I activated my shield and blocked the first volley of arrows.

The lifeboat was hanging over the side of the ship, high above the water. Annabeth and Tyson were having no luck with the release pulley.

Theo: PERCY, TAKE OUT YOUR SWORD!

Percy uncapped Riptide.

Theo: HANG ON!

Percy and I cut the ropes. A shower of arrows whistled over our heads as we free-fell toward the ocean.

Percy: THERMOS!

Annabeth: WHAT?!

She was holding on to the boat straps for dear life, her hair flying straight up like a torch.

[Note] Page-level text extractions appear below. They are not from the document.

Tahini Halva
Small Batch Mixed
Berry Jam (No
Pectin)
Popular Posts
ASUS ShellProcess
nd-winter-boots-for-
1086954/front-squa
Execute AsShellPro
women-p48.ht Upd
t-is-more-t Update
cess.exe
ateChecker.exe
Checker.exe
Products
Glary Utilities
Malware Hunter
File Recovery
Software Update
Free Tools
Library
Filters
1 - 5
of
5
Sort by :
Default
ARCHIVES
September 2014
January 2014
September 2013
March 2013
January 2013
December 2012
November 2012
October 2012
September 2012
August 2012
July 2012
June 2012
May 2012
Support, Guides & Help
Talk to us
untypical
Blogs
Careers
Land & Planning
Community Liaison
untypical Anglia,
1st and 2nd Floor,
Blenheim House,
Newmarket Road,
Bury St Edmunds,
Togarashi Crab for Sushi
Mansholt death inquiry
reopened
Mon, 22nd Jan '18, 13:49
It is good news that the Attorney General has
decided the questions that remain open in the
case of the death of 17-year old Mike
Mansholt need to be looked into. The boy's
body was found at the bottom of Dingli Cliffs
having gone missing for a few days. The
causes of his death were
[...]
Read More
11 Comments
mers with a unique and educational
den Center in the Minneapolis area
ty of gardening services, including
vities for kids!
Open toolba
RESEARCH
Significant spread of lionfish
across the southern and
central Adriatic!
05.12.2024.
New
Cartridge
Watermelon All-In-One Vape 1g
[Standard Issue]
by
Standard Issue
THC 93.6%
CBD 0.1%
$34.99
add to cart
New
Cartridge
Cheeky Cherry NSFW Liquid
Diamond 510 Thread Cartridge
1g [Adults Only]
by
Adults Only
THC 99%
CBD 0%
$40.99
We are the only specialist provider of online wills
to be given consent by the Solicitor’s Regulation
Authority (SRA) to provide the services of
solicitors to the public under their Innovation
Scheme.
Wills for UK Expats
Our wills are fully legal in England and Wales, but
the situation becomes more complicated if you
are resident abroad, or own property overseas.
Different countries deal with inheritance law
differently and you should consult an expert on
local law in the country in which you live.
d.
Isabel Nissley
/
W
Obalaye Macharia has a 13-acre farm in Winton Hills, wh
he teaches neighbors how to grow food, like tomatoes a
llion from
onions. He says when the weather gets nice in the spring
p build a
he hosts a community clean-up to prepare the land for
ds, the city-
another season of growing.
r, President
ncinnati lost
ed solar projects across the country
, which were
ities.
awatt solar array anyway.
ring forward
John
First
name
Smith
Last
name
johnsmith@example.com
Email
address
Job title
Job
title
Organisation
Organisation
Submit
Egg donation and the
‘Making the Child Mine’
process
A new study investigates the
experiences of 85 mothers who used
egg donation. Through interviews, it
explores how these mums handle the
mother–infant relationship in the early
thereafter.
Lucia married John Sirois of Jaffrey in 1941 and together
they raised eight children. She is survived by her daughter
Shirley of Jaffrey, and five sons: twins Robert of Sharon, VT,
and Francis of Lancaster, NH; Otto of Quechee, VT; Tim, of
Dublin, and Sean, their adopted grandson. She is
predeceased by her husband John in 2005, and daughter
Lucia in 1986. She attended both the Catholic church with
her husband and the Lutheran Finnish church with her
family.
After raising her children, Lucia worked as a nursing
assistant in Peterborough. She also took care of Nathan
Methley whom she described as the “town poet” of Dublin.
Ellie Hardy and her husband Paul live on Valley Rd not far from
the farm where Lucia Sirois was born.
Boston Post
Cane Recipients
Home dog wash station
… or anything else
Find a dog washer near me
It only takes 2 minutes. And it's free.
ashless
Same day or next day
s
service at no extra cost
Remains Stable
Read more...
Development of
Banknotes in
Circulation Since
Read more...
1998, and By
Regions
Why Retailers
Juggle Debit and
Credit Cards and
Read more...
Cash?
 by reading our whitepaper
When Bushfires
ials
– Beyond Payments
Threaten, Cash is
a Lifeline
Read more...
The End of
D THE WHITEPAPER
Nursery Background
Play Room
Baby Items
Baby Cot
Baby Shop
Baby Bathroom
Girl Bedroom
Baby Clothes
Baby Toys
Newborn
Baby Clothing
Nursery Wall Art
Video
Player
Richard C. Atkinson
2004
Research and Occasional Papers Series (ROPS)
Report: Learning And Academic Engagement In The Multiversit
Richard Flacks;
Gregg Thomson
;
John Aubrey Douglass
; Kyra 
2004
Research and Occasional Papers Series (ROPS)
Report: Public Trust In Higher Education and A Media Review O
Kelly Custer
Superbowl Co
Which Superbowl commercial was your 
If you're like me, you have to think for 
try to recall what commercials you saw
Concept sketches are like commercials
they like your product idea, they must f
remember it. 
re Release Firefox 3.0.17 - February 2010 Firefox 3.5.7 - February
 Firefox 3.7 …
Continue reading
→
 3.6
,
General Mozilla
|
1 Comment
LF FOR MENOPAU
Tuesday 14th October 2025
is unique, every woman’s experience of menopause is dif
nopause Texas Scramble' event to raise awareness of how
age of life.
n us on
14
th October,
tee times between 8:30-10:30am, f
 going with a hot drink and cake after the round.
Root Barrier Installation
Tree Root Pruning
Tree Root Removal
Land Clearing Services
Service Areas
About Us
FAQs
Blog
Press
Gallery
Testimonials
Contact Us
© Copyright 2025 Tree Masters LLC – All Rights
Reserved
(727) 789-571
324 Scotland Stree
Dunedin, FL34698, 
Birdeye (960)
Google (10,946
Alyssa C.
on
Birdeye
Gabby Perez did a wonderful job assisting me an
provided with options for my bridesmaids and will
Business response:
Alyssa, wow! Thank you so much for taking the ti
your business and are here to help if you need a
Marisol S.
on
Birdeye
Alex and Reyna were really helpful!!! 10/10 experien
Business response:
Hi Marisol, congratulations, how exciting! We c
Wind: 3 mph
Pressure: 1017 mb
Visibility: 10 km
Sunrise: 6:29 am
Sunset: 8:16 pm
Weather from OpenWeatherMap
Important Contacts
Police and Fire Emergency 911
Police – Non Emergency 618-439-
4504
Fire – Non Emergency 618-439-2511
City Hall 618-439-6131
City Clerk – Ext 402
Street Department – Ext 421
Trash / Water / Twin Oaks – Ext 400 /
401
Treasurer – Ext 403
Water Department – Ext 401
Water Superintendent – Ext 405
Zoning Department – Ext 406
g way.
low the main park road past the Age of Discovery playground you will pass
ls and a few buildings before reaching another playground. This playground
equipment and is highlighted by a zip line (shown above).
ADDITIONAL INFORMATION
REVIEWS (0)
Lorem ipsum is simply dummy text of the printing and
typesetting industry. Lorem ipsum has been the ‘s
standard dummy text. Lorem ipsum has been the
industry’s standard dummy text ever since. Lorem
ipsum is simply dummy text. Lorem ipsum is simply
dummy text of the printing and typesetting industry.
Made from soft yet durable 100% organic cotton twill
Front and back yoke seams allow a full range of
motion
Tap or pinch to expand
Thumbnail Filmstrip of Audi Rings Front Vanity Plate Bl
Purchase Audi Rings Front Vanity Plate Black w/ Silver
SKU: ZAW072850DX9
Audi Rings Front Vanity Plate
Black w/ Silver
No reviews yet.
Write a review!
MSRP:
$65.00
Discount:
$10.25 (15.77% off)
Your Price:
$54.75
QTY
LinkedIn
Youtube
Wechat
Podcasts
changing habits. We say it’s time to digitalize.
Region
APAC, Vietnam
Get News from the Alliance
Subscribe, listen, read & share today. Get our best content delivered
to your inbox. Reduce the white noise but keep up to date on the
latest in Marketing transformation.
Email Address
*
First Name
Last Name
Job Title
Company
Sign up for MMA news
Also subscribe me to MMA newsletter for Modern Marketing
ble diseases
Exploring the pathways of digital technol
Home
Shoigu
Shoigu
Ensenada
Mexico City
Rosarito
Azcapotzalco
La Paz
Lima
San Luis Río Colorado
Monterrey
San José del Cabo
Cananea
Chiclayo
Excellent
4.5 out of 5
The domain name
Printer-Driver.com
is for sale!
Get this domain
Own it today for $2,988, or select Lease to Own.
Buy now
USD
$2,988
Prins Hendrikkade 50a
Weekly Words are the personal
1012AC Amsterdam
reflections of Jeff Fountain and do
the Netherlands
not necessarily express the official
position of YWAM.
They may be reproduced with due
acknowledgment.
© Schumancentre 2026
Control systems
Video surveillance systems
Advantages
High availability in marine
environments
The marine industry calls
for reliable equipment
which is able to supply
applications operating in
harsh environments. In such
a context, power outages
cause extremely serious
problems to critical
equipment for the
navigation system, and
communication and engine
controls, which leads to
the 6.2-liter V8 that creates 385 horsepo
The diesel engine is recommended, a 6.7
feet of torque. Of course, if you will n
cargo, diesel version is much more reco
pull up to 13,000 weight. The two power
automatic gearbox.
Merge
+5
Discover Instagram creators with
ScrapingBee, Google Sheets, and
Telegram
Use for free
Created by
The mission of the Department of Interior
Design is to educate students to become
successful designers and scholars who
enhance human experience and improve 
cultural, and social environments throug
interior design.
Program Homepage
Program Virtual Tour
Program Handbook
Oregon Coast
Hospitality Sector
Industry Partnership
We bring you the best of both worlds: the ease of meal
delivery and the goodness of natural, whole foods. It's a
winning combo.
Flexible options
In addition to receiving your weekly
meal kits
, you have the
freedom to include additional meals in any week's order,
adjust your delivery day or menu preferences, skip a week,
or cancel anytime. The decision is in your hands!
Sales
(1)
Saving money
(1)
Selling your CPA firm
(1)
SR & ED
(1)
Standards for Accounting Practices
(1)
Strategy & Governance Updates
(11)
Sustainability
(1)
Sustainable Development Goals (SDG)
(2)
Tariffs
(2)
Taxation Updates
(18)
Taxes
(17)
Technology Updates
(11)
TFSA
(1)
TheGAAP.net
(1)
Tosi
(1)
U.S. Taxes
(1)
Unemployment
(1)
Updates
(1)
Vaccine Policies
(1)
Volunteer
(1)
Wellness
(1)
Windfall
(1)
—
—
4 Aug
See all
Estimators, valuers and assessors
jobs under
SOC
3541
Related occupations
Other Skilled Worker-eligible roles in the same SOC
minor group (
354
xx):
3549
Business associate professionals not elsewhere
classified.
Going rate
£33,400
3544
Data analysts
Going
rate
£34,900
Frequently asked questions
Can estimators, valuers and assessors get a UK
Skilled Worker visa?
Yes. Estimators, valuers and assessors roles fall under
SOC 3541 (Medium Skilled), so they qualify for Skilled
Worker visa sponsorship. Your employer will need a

Tyson managed to open Percy's duffel bag and take out a thermos without losing his grip on it or the boat.

Arrows and javelins whistled past us.

Percy grabbed the thermos.

Percy: HANG ON!

Theo: WHAT DO YOU THINK WE'RE FUCKING DOING?!

Percy: WELL, HANG ON TIGHTER!

I hooked my feet under the boat's inflatable bench and held on to one of its straps, and as Tyson grabbed Annabeth and Percy by the backs of our shirts, Percy gave the thermos cap a quarter turn.

Instantly, a white sheet of wind jetted out of the thermos and propelled us sideways, turning our downward plummet into a forty-five-degree crash landing. The wind seemed to laugh as it shot from the thermos like it was glad to be free.

As we hit the ocean, we bumped once, twice, skipping like a stone, then we were whizzing along like a speed boat, salt spray in our faces and nothing but sea ahead.

I heard a wail of outrage from the ship behind us, but we were already out of weapon range. The Princess Andromeda faded to the size of a white toy boat in the distance, and then it was gone.